> Problem details
Each line of the records below that holds "vocabulary" should be copied out.

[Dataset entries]

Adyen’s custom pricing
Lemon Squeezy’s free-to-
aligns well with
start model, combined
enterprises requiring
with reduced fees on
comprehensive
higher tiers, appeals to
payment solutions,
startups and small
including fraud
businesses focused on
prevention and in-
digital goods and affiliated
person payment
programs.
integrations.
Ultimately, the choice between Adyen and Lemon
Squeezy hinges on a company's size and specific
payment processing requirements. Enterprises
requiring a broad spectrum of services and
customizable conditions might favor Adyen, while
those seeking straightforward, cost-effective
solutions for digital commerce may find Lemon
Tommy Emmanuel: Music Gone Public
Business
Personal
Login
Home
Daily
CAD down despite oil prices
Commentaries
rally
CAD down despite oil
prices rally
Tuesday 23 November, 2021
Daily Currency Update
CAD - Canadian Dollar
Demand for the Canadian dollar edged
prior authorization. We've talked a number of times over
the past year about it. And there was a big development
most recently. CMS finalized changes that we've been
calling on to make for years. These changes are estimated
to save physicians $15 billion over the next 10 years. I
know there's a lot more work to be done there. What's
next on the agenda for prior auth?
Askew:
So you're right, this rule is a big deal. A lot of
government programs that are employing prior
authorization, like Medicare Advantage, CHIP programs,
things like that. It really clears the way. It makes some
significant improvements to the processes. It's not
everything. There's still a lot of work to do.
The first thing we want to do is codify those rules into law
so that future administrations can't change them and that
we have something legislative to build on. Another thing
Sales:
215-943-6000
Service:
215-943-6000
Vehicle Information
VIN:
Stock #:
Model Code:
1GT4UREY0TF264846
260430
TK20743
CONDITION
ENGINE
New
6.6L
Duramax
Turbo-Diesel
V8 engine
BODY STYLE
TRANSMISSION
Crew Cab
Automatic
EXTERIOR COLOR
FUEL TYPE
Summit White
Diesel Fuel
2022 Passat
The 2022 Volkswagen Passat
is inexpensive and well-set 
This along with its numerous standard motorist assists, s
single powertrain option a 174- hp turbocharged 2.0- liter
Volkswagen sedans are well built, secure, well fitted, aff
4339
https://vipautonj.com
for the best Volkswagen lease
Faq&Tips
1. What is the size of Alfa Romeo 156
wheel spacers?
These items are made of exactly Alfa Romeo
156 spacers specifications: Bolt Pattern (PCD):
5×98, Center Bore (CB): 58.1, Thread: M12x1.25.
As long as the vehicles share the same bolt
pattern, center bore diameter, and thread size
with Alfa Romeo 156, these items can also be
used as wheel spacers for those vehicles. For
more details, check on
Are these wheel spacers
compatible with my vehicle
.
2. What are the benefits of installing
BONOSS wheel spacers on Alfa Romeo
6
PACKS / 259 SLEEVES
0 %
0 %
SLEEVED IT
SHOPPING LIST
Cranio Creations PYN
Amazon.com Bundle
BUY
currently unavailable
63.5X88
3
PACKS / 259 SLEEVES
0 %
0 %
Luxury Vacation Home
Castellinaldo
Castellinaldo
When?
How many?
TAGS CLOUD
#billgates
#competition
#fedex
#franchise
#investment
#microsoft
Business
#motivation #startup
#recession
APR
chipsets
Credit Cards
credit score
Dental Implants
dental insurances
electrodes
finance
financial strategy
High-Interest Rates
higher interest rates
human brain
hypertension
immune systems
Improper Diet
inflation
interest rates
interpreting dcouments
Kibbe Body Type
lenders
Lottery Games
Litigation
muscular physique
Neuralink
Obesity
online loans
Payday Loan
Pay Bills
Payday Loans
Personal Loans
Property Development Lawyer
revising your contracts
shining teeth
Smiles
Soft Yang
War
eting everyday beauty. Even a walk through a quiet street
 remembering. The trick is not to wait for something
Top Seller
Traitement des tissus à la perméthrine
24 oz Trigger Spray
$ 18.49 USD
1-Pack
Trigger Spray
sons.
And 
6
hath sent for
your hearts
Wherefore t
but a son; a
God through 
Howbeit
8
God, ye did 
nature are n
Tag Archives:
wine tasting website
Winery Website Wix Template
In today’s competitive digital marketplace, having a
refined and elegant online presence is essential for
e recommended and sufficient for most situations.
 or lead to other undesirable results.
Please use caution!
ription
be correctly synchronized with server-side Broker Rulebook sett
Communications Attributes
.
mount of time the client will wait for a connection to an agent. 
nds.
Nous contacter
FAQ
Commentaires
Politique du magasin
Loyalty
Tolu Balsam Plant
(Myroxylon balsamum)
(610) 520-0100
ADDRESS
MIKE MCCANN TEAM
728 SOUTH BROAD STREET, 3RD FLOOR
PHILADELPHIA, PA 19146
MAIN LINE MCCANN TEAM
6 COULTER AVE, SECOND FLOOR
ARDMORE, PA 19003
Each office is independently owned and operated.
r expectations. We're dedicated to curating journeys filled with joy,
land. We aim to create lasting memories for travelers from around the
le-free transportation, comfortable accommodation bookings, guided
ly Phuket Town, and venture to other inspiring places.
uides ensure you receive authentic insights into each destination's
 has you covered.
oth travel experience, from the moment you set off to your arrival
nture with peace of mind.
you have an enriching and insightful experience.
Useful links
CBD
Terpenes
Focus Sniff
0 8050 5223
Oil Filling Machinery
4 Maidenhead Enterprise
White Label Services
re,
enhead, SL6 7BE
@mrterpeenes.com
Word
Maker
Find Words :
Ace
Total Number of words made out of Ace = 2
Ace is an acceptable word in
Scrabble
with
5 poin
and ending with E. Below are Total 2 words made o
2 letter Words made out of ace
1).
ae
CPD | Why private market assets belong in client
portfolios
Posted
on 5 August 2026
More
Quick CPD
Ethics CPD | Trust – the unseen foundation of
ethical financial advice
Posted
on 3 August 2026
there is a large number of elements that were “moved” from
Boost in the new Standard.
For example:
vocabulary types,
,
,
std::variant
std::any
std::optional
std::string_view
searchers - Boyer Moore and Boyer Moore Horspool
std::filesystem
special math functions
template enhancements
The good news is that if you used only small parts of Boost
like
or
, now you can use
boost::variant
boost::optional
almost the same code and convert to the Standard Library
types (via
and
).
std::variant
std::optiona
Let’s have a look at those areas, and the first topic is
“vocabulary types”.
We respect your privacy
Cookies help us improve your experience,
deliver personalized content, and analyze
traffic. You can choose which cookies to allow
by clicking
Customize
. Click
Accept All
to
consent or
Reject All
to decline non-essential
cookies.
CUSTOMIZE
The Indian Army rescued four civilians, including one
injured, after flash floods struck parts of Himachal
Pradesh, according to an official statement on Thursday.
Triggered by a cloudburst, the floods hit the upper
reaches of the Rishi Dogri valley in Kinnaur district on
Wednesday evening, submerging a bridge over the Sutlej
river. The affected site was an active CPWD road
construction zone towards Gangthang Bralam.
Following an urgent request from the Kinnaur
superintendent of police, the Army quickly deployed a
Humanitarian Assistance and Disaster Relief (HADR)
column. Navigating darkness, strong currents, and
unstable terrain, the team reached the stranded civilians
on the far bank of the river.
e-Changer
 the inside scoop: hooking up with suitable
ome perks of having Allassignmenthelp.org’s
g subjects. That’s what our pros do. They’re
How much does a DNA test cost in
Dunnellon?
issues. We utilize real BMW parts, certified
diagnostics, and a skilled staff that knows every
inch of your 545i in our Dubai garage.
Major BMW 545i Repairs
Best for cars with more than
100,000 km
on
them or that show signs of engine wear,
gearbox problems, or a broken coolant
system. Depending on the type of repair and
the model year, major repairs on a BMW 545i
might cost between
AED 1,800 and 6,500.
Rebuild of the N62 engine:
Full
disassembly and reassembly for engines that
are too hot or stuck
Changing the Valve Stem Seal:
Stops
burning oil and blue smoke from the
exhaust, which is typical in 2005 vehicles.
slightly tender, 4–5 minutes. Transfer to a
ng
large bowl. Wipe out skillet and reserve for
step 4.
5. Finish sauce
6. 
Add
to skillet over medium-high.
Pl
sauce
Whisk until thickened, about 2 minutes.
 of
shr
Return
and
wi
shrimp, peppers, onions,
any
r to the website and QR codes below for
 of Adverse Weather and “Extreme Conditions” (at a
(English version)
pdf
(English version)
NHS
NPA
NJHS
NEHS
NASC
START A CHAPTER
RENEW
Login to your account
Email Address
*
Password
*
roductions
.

> Response box
vocabulary types,
“vocabulary types”.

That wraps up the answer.